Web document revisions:
+===+
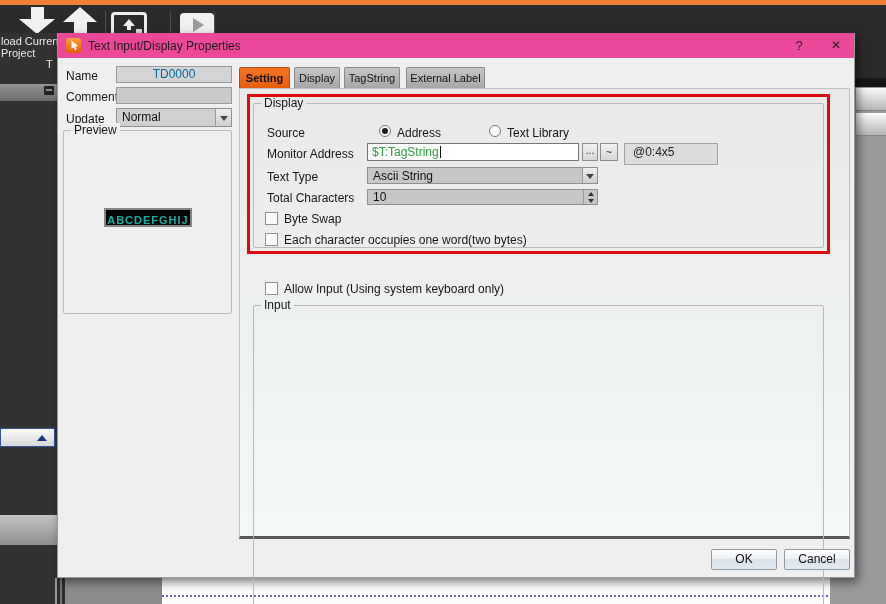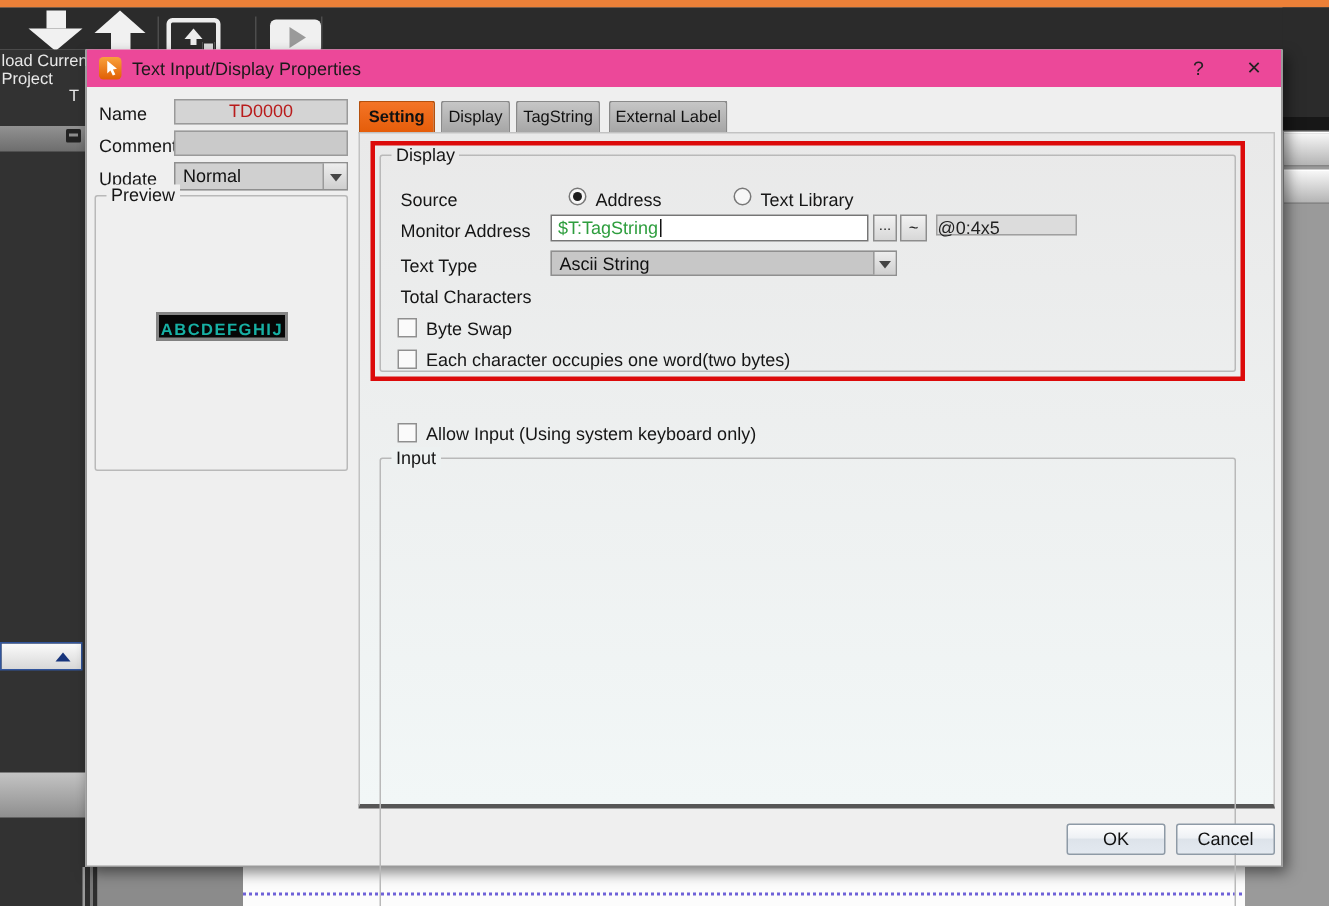--- a/index.html
+++ b/index.html
@@ -45,21 +45,21 @@
   .dash-line { left:162px; top:595px; width:666px; height:0; border-top:2px dotted #6f62d8; }
 
   
   .dialog { left:57px; top:33px; width:798px; height:545px; background:#efefef; border:1px solid #9a9a9a; border-top:none; box-shadow:3px 4px 9px rgba(0,0,0,.5); }
   .titlebar { left:0; top:0; width:796px; height:25px; background:#ec4899; }
   .title-ico { left:8px; top:5px; width:15px; height:15px; border-radius:3px; background:linear-gradient(180deg,#f9a13c,#e05f04); }
   .title-txt { left:30px; top:6px; font-size:12px; color:#1a1a1a; }
   .tb-btn { top:3px; width:20px; height:19px; text-align:center; font-size:13px; color:#222; line-height:19px; }
 
   .lbl { font-size:12px; color:#161616; white-space:nowrap; }
-  .field { background:#d4d4d4; border:1px solid #9a9a9a; font-size:12px; color:#b91c1c; }
+  .field { background:#d4d4d4; border:1px solid #9a9a9a; font-size:12px; color:#0369a1; }
   .name-field { left:58px; top:33px; width:116px; height:17px; text-align:center; line-height:15px; }
   .comment-field { left:58px; top:54px; width:116px; height:17px; background:#cacaca; }
   .combo { background:#d0d0d0; border:1px solid #8f8f8f; font-size:12px; color:#111; }
   .combo .txt { position:absolute; left:5px; top:1px; line-height:15px; }
   .combo .dd { position:absolute; right:0; top:0; bottom:0; width:16px; border-left:1px solid #9a9a9a; background:linear-gradient(180deg,#ededed,#cfcfcf); }
   .tri-dn { position:absolute; left:50%; top:50%; margin:-2px 0 0 -4px; width:0; height:0; border-left:4px solid transparent; border-right:4px solid transparent; border-top:5px solid #444; }
   .update-combo { left:58px; top:75px; width:116px; height:19px; }
 
   .groupbox { border:1px solid #b9b9b9; border-radius:2px; }
   .legend { position:absolute; top:-8px; left:7px; padding:0 3px; font-size:12px; color:#161616; background:#efefef; white-space:nowrap; }
@@ -75,21 +75,21 @@
   .input-gb { left:195px; top:229px; width:571px; height:316px;margin-top:43px; }
   .display-gb .legend { background:#eaeaea; }
   .input-gb .legend { background:#edf1f1; }
   .red-rect { left:189px; top:61px; width:583px; height:160px; border:3px solid #dc0a0a; z-index:5; pointer-events:none; }
 
   .radio { width:12px; height:12px; border-radius:50%; background:#f7f7f7; border:1px solid #787878; }
   .radio.sel::after { content:""; position:absolute; left:2px; top:2px; width:6px; height:6px; border-radius:50%; background:#1d1d1d; }
   .mon-input { left:309px; top:110px; width:212px; height:18px; background:#fff; border:1px solid #757575; font-size:12px; line-height:16px; padding-left:4px; color:#2e9e3e; white-space:nowrap; }
   .caret { display:inline-block; width:1px; height:12px; background:#111; vertical-align:-2px; margin-left:1px; }
   .sm-btn { background:linear-gradient(180deg,#f2f2f2,#d7d7d7); border:1px solid #8d8d8d; font-size:10px; text-align:center; color:#222; }
-  .resolved { left:566px; top:110px; width:94px; height:14px; background:#dcdcdc; border:1px solid #a0a0a0; font-size:12px; line-height:16px; padding-left:0; color:#222; }
+  .resolved { left:566px; top:110px; width:94px; height:22px; background:#dcdcdc; border:1px solid #a0a0a0; font-size:12px; line-height:16px; padding-left:8px; color:#222; }
   .tt-combo { left:309px; top:134px; width:231px; height:17px; background:#c7c7c7; }
   .spinner { left:309px; top:156px; width:231px; height:16px; background:#c7c7c7; border:1px solid #8f8f8f; font-size:12px; color:#111; }
   .spinner .txt { position:absolute; left:5px; top:0; line-height:14px; }
   .spin-col { position:absolute; right:0; top:0; bottom:0; width:14px; border-left:1px solid #9a9a9a; }
   .spin-btn { position:absolute; left:0; right:0; height:50%; }
   .tri-up-s { position:absolute; left:50%; top:50%; margin:-2px 0 0 -3px; width:0; height:0; border-left:3px solid transparent; border-right:3px solid transparent; border-bottom:4px solid #333; }
   .tri-dn-s { position:absolute; left:50%; top:50%; margin:-2px 0 0 -3px; width:0; height:0; border-left:3px solid transparent; border-right:3px solid transparent; border-top:4px solid #333; }
   .cb { width:13px; height:13px; background:#fafafa; border:1px solid #8f8f8f; }
   .btn { top:516px; width:66px; height:21px; background:linear-gradient(180deg,#fdfdfd 0%,#eef1f5 45%,#dde3ea 50%,#e3e9f0 100%); border:1px solid #8e9aa6; border-radius:2px; font-size:12px; text-align:center; line-height:19px; color:#111; }
 </style>
@@ -198,20 +198,31 @@
 
     <div class="abs lbl" style="left:209px;top:137px;">Text Type</div>
     <div class="abs combo tt-combo">
       <span class="txt" style="line-height:14px;">Ascii String</span>
       <span class="dd" style="width:15px;">
           <span class="tri-dn"></span>
         </span>
     </div>
 
     <div class="abs lbl" style="left:209px;top:158px;">Total Characters</div>
+    <div class="abs spinner">
+      <span class="txt">10</span>
+      <span class="spin-col">
+        <span class="spin-btn" style="top:0;">
+            <span class="tri-up-s"></span>
+          </span>
+        <span class="spin-btn" style="bottom:0;top:auto;">
+            <span class="tri-dn-s"></span>
+          </span>
+      </span>
+    </div>
 
     <div class="abs cb" style="left:207px;top:179px;"></div>
     <div class="abs lbl" style="left:226px;top:179px;">Byte Swap</div>
     <div class="abs cb" style="left:207px;top:200px;"></div>
     <div class="abs lbl" style="left:226px;top:200px;">Each character occupies one word(two bytes)</div>
 
     <div class="abs red-rect"></div>
 
     <div class="abs groupbox input-gb">
       <span class="legend">Input</span>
+===+
(How to complete this task) Give the total number of lines in the entries that contain the word "groupbox", with no other words.

(Output of the task) 2